Generate Embeddings Workflow
This workflow uses pre-trained models to generate embeddings across some common modalities.
Images
This workflow allows you to add embeddings for images in ApertureDB using a pre-trained model. This means that you can use the embeddings to search for similar images, or to classify images based on the embeddings. This provides an easy way to add embeddings to your images, and to see how they can be used with real data.
PDF documents
The workflow will also allow you to add embeddings for PDF documents. This works slightly differently from images because, in addition to extracting text from the PDF, the full text is then segmented into shorter texts. This allows you to find relevant sections in the PDF document that are similar to some input text.
Video content
The workflow will generate the embeddings from some of the frames from a video. The information will be used to add clips to the video, and also associate embeddings to the video itself. This enables the user to be able to query the video, or specifically to the clip in the video where the embedding is extraced from.
For more detailed information about what this workflow is doing, see the embeddings-extraction
documentation in GitHub.
Creating the workflow
For general information on creating workflows in ApertureDB Cloud see Creating and Deleting Workflows.
Configure your workflow by selecting:
- Which instance to use. If you only have one instance, there will be no options to select.
- The model to use to generate embeddings. Currently, only one model is available, but more may be available in the future.
- Whether to generate embeddings for images.

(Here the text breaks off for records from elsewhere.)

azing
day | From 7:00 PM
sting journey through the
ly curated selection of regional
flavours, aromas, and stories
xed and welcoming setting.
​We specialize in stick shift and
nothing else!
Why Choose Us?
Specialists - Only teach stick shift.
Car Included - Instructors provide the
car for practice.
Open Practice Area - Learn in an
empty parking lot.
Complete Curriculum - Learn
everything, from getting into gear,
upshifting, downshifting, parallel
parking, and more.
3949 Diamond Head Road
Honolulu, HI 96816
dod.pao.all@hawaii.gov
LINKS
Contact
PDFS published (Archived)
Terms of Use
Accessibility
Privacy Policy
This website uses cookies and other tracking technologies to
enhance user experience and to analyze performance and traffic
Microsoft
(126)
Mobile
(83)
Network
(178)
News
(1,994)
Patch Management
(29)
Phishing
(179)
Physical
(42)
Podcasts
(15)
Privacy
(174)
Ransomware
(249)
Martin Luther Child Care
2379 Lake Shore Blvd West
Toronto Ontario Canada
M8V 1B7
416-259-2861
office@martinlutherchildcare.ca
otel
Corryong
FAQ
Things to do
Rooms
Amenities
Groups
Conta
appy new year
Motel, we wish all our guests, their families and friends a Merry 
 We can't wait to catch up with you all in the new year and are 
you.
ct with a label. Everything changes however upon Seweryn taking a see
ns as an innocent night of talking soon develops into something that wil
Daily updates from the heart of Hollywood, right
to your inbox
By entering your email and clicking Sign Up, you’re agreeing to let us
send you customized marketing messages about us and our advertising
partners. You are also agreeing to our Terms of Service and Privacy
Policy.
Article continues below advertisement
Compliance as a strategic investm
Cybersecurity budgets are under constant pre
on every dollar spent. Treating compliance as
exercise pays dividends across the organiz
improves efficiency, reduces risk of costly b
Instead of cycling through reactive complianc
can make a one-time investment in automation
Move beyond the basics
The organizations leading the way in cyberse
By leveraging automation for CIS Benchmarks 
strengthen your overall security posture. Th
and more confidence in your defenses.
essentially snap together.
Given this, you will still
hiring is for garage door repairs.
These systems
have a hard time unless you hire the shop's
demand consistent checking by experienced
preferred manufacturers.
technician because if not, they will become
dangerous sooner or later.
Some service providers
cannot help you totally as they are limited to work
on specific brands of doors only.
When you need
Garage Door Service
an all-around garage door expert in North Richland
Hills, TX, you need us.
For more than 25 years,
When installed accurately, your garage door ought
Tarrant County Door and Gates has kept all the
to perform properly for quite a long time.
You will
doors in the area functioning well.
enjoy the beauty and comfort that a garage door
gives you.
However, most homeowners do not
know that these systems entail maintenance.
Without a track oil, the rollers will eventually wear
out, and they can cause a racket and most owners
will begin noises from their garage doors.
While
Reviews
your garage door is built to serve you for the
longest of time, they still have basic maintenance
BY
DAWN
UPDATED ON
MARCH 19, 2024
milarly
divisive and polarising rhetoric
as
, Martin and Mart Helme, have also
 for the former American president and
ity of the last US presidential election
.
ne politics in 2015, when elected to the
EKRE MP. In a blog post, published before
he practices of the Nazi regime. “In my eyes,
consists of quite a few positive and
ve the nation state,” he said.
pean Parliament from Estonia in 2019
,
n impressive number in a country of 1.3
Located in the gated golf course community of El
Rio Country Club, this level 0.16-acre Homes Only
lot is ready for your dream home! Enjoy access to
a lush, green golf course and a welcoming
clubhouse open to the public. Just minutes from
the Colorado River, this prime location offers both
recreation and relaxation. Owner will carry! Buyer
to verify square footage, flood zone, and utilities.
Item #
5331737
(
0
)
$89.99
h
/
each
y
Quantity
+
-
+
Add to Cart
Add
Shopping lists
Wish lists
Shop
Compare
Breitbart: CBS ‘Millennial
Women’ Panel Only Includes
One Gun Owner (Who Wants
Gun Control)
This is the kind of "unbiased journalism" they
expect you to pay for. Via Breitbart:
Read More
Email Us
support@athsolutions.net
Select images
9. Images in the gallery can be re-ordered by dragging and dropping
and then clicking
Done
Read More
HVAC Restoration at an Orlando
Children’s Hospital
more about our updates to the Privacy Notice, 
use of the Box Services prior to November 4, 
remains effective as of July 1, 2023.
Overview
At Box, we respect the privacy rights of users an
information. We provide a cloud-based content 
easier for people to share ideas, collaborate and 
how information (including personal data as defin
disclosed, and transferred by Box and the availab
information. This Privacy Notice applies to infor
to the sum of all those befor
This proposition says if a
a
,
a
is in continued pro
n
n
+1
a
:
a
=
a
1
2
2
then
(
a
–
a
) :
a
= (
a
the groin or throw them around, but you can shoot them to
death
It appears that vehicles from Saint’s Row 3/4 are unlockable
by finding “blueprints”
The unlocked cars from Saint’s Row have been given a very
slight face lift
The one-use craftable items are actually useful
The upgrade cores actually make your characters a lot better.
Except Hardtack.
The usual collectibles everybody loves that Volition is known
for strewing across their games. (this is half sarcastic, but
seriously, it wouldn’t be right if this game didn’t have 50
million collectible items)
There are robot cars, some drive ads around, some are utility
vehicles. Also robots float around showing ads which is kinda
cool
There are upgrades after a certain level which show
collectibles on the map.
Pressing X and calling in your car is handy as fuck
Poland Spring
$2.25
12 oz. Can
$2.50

- Whether to generate embeddings for PDF documents.
- Whether to generate embeddings for Video frames.
Once you have filled in the fields, click "Submit". Your workflow will be created and will start running.
See the results
If you go to the "My Instances" page and click on "Connect" for the instance you used, you will see an option to go to the Web UI for your instance. You will see the number of descriptors in the database increase as the workflow runs. Click on the refresh button to update the count.
You can also use your embeddings via the "Semantic Search" feature. Click on the "SEMANTIC SEARCH" tab in the WebUI, enter a text query, double-check the selected descriptor set, and press "Search". You should see images that are related to your query.